**Aim of the exercise**
Transcribe exactly the lines that fall between the one holding "Image 2: a further" and the one holding "And in xz? Points on image 2.", inclusive, from the entries below.

**Records for processing**

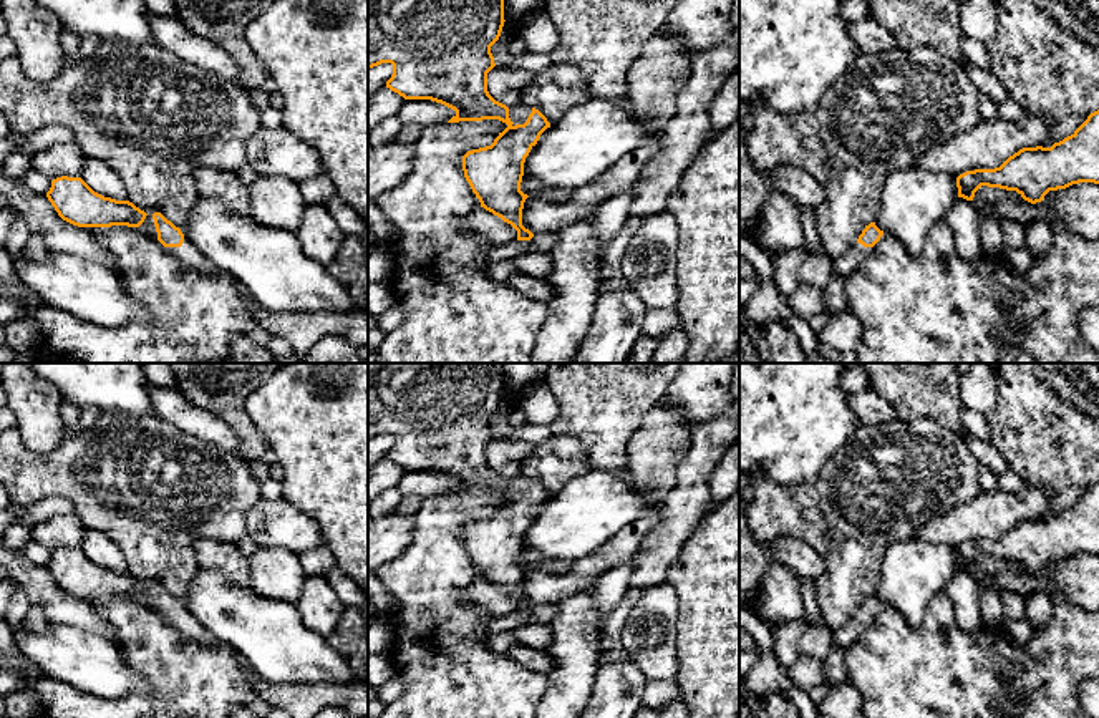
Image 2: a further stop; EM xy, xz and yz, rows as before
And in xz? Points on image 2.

==

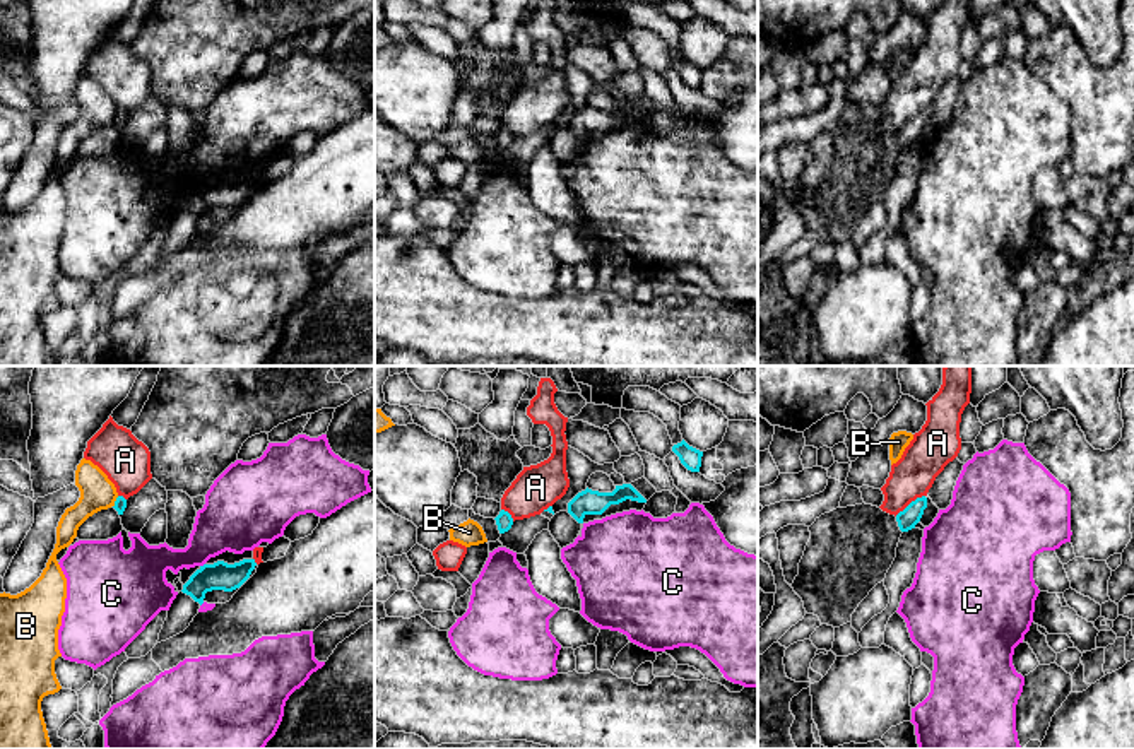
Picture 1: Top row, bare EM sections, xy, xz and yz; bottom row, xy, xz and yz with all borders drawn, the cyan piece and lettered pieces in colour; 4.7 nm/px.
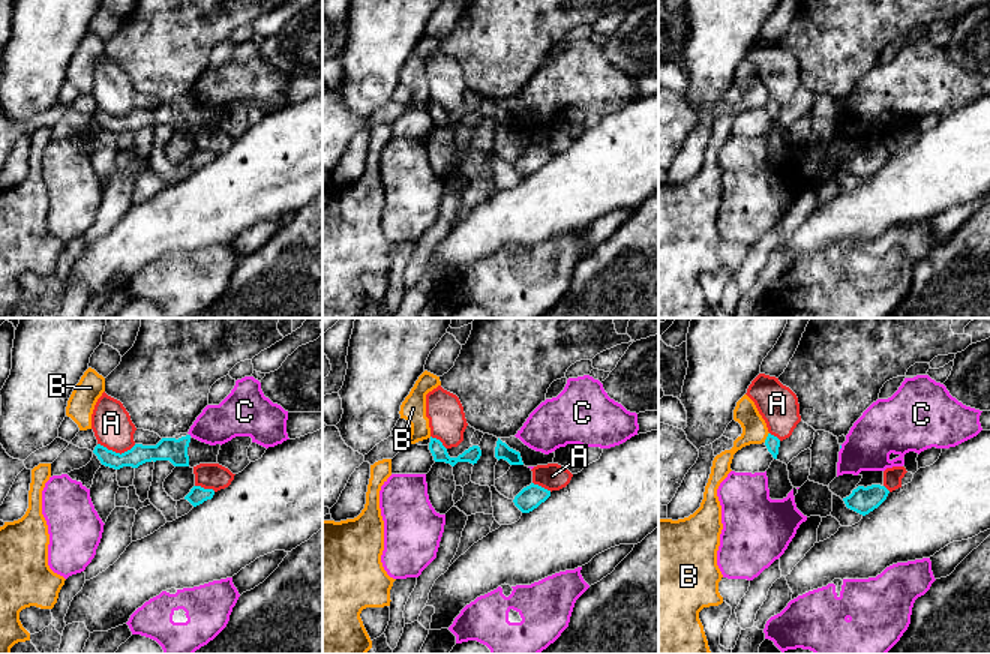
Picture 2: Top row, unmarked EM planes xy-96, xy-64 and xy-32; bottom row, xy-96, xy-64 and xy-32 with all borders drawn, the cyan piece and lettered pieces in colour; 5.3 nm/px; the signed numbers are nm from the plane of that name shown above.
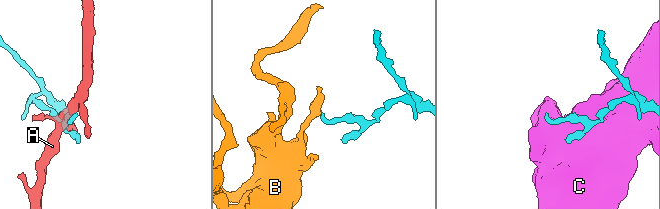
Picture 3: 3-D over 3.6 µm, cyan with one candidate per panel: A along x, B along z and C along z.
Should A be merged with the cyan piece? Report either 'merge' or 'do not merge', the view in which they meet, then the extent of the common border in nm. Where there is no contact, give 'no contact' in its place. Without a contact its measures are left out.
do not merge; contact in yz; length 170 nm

**Solution**
Image 2: a further stop; EM xy, xz and yz, rows as before
And in xz? Points on image 2.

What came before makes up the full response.